Trump this month warned Havana to “make a deal,” the nature of which he did not divulge, or pay a price similar to Venezuela, whose leader Nicolas Maduro was ousted by US forces in a January 3 bombing raid that killed dozens of people.
Venezuela was a key ally of Cuba and a critical supplier of oil and money, which Trump has vowed to cut off.
“We in Russia regard this as an act of unprovoked armed aggression against Venezuela,” Russia’s Interior Minister Vladimir Kolokoltsev told Russian state TV Rossiya-1 of the US actions after landing in Cuba.
“This act cannot be justified in any way and once again proves the need to increase vigilance and consolidate all efforts to counter external factors,” he added.
The Russian embassy in Havana said the minister would “hold a series of bilateral meetings” while in Cuba.
Russia and Cuba, both under Western sanctions, have intensified their relations since 2022, with an isolated Moscow seeking new friends and trading partners since its invasion of Ukraine.
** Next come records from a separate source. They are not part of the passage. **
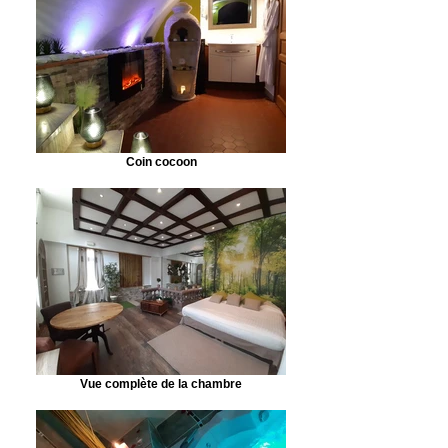
Coin cocoon
Vue complète de la chambre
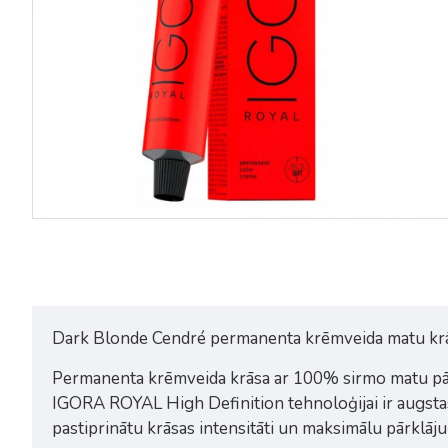
Dark Blonde Cendré permanenta krēmveida matu krā
Permanenta krēmveida krāsa ar 100% sirmo matu pārkl
IGORA ROYAL High Definition tehnoloģijai ir augstas 
pastiprinātu krāsas intensitāti un maksimālu pārklāju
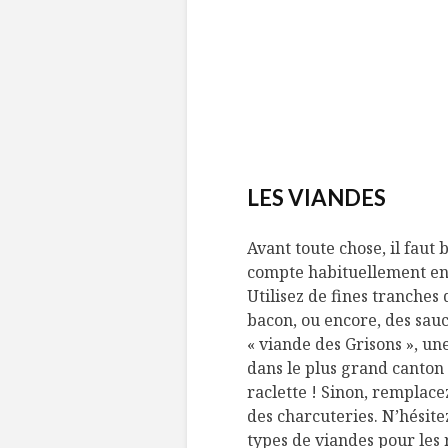
LES VIANDES
Avant toute chose, il faut
compte habituellement ent
Utilisez de fines tranches
bacon, ou encore, des sauc
« viande des Grisons », un
dans le plus grand canton
raclette ! Sinon, remplace
des charcuteries. N’hésite
types de viandes pour les 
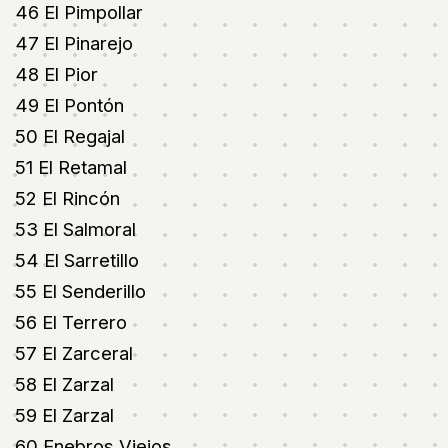
46 El Pimpollar
47 El Pinarejo
48 El Pior
49 El Pontón
50 El Regajal
51 El Retamal
52 El Rincón
53 El Salmoral
54 El Sarretillo
55 El Senderillo
56 El Terrero
57 El Zarceral
58 El Zarzal
59 El Zarzal
60 Enebros Viejos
Cuba needs all the help it can get as it grapples with its worst economic crisis in decades and now added pressure from Washington.
Trump has warned that acting President Delcy Rodriguez will pay “a very big price” if she does not toe Washington’s line — specifically on access to Venezuela’s oil and loosening ties with US foes Cuba, Russia, China and Iran.
On Tuesday, Russia’s ambassador to Havana, Victor Koronelli, wrote on X that Kolokoltsev was in Cuba “to strengthen bilateral cooperation and the fight against crime.”
The US chief of mission in Cuba, Mike Hammer, meanwhile, met the head of the US Southern Command in Miami on Tuesday “to discuss the situation in Cuba and the Caribbean,” the embassy said on X.
The command is responsible for American forces operating in Central and South America that have carried out seizures of tankers transporting Venezuelan oil and strikes on alleged drug-trafficking boats.
- Soldiers killed -
Cuba has been a thorn in the side of the United States since the revolution that swept communist Fidel Castro to power in 1959.
Havana and Moscow were close communist allies during the Cold War, but that cooperation was abruptly halted in 1991 with the dissolution of the Soviet bloc.
The deployment of Soviet nuclear missile sites on the island triggered the Cuban Missile Crisis of 1962, when Washington and Moscow came close to war.
During his first presidential term, Trump walked back a detente with Cuba launched by his predecessor Barack Obama.
Thirty-two Cuban soldiers, some of them assigned to Maduro’s security detail, were killed in the US strikes that saw the Venezuelan strongman whisked away in cuffs to stand trial in New York.
Kolokoltsev attended a memorial for the fallen men on Tuesday.